When the researchers compared expression patterns in crop tissue from four "lactating" and four "non-lactating" birds that had been assessed using chicken microarrays, they found 639 genes that were down-regulated and 542 genes whose expression was bumped up during pigeon milk production. Among the genes that were up-regulated were some involved in melanocyte cell proliferation, antioxidant activity, cell signaling, immune function, and more. The findings appear in BMC Genomics.
An international team put together an improved mammalian phylogeny using a "molecular supermatrix" approach and relaxed molecular clock methods that allow for distinct rates of evolution, informed by fossil data, for members of different mammalian families. Using information on more than 35,600 bases of DNA sequence data representing 26 gene fragments and protein alignments comprised of around 11,000 amino acids, the group came up with a phylogeny that offers a refined view of relationships and divergence profiles for 164 mammalian species representing between 97 and 99 percent of known mammal families.
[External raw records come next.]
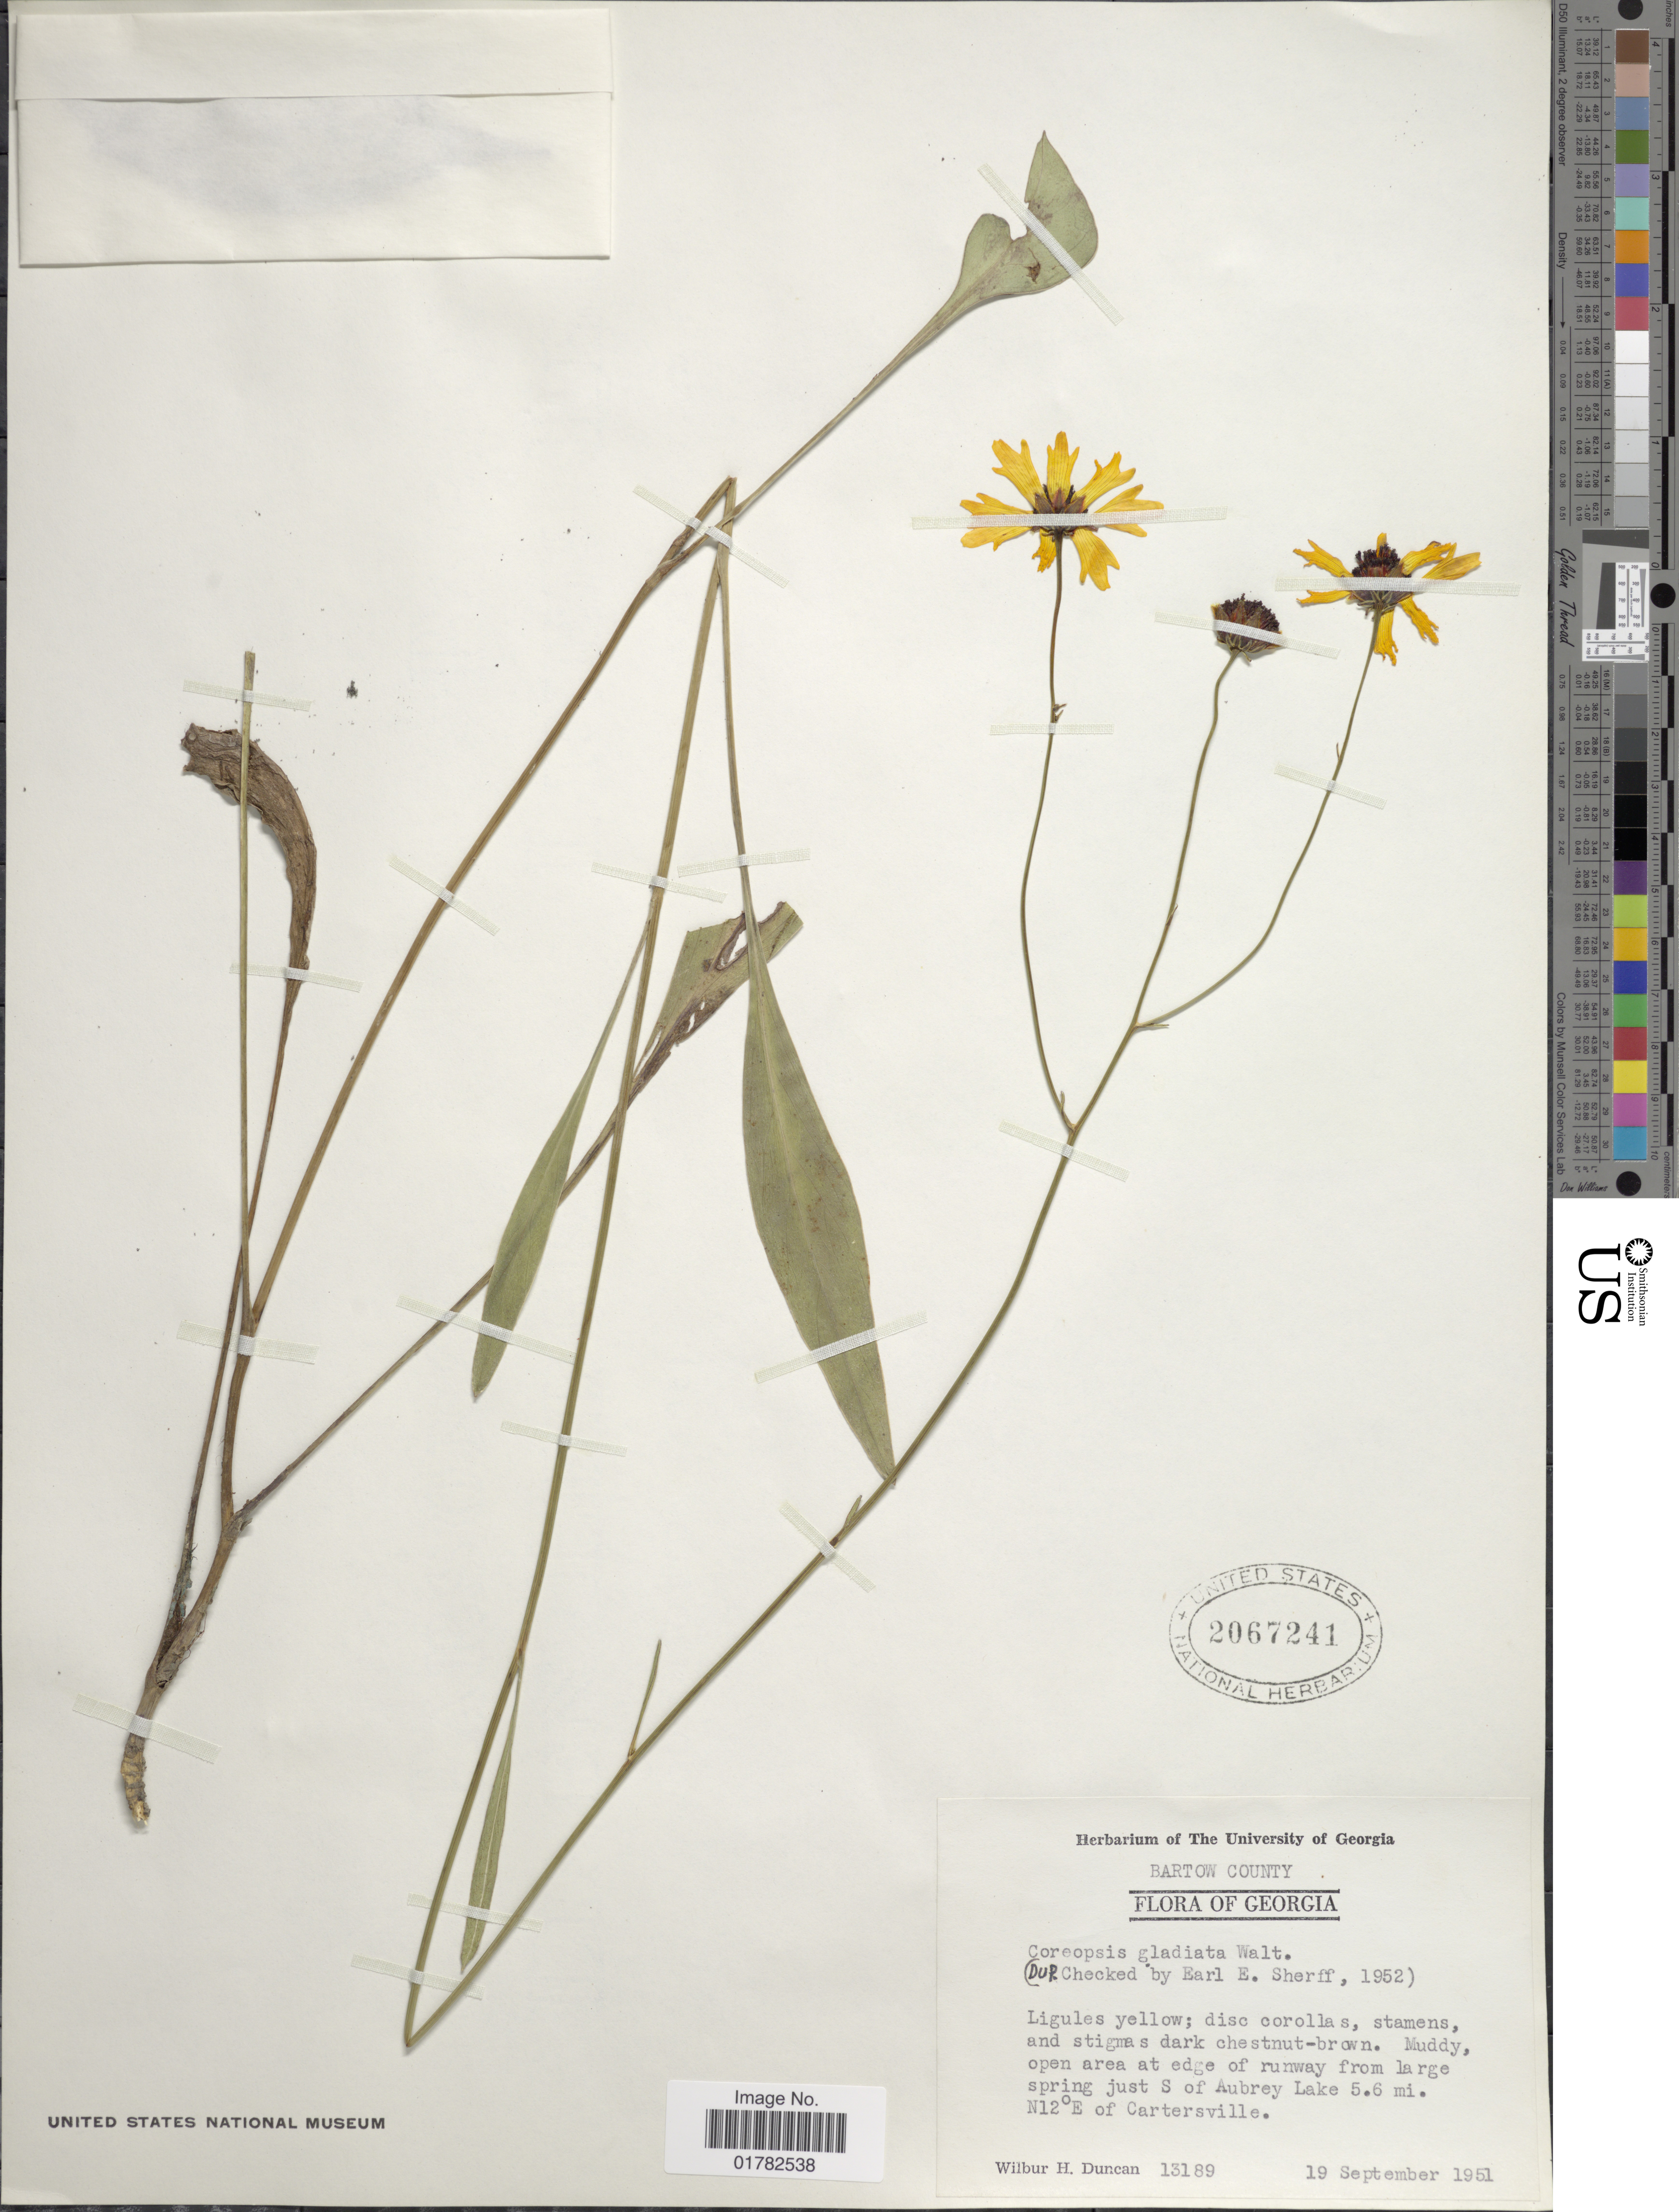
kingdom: Plantae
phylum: Tracheophyta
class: Magnoliopsida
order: Asterales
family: Asteraceae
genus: Coreopsis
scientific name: Coreopsis gladiata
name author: Walter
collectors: W. H. Duncan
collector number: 13189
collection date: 1951-09-19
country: United States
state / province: Georgia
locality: Bartow County, Muddy open area at edge of runway from large spring just E of Aubrey Lake 5.6 mi. N12° of Cartersville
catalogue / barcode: US 2067241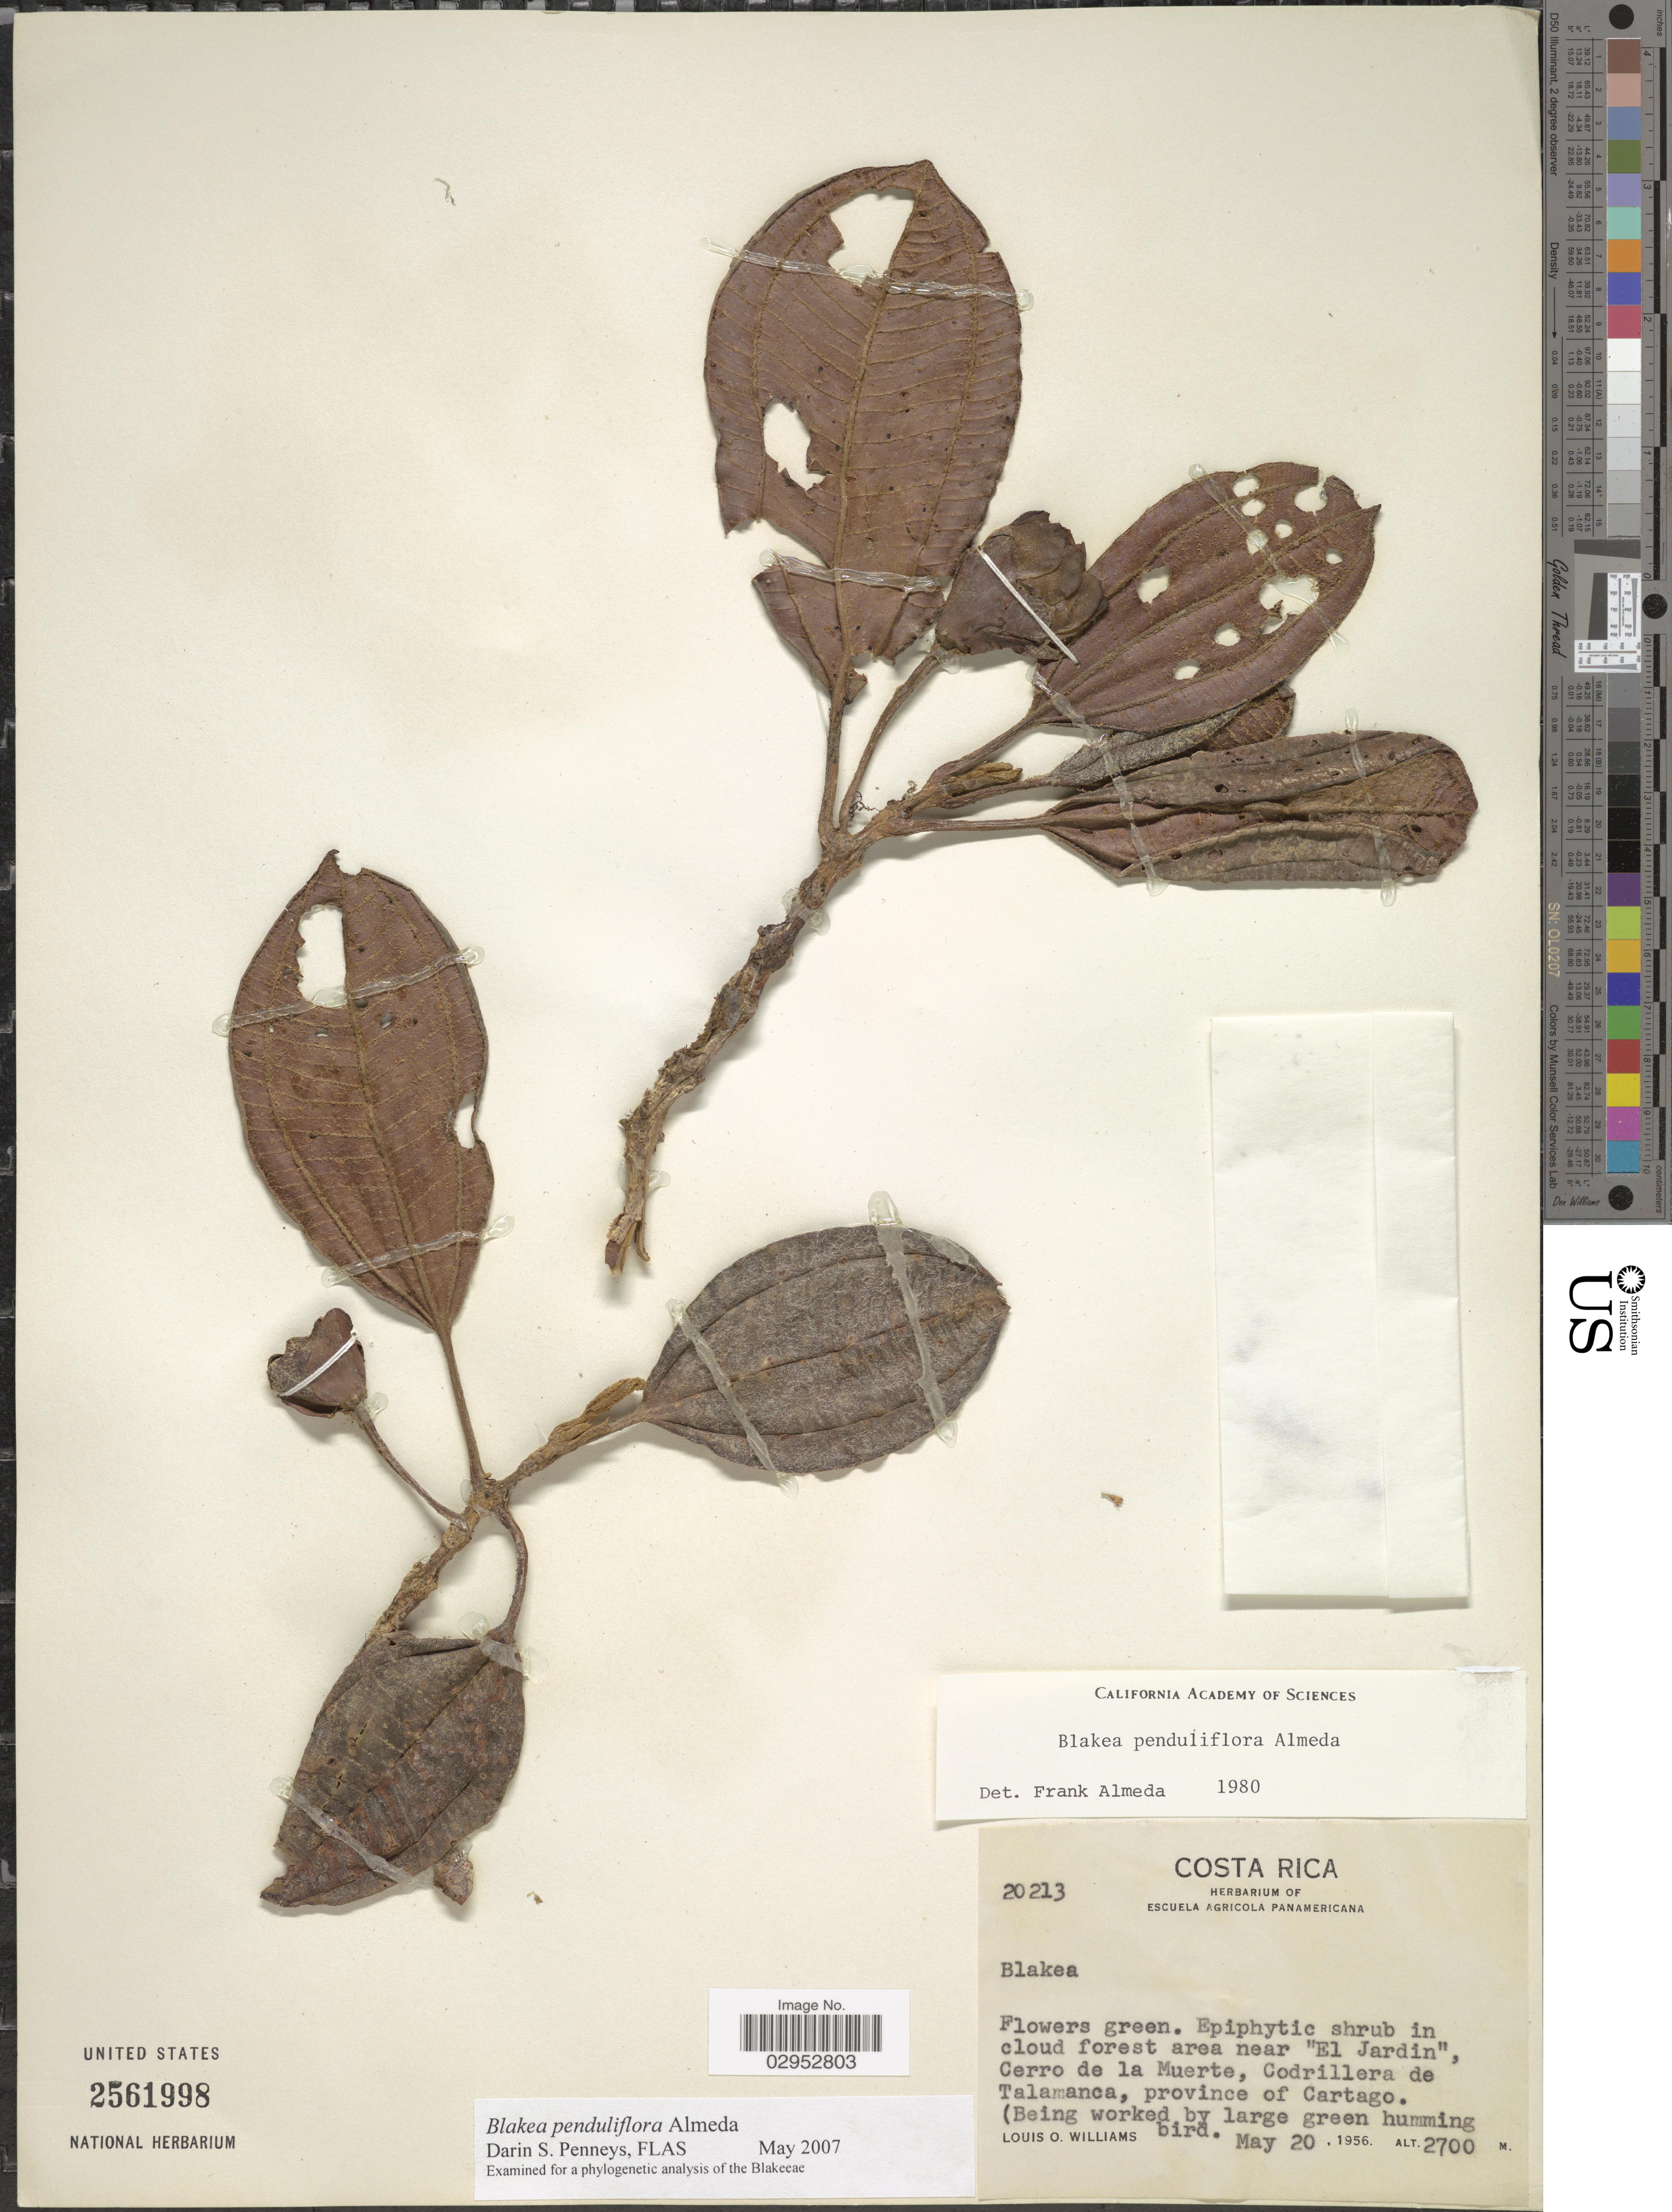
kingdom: Plantae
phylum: Tracheophyta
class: Magnoliopsida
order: Myrtales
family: Melastomataceae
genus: Blakea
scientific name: Blakea penduliflora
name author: Almeda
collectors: L. O. Williams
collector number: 20213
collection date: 1956-05-20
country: Costa Rica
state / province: Cartago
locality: Epiphytic shrub in cloud forest area near "El Jardin", Cerro de la Muerte, Cordillera de Talamanca, province of Cartago.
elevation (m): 2700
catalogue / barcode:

The study appears in Science Express.
"We were able to put together a diverse assemblage of fossil calibrations from different parts of the mammalian tree, and we used it in conjunction with molecular information to assemble the most robust time tree based on sequenced data that has been developed to date," co-corresponding author Mark Springer, a biologist at the University of California at Riverside, said in a statement. "Our phylogeny, underpinned by a large number of genes, sets the stage for us to understand how the different mammalian species are related to each other."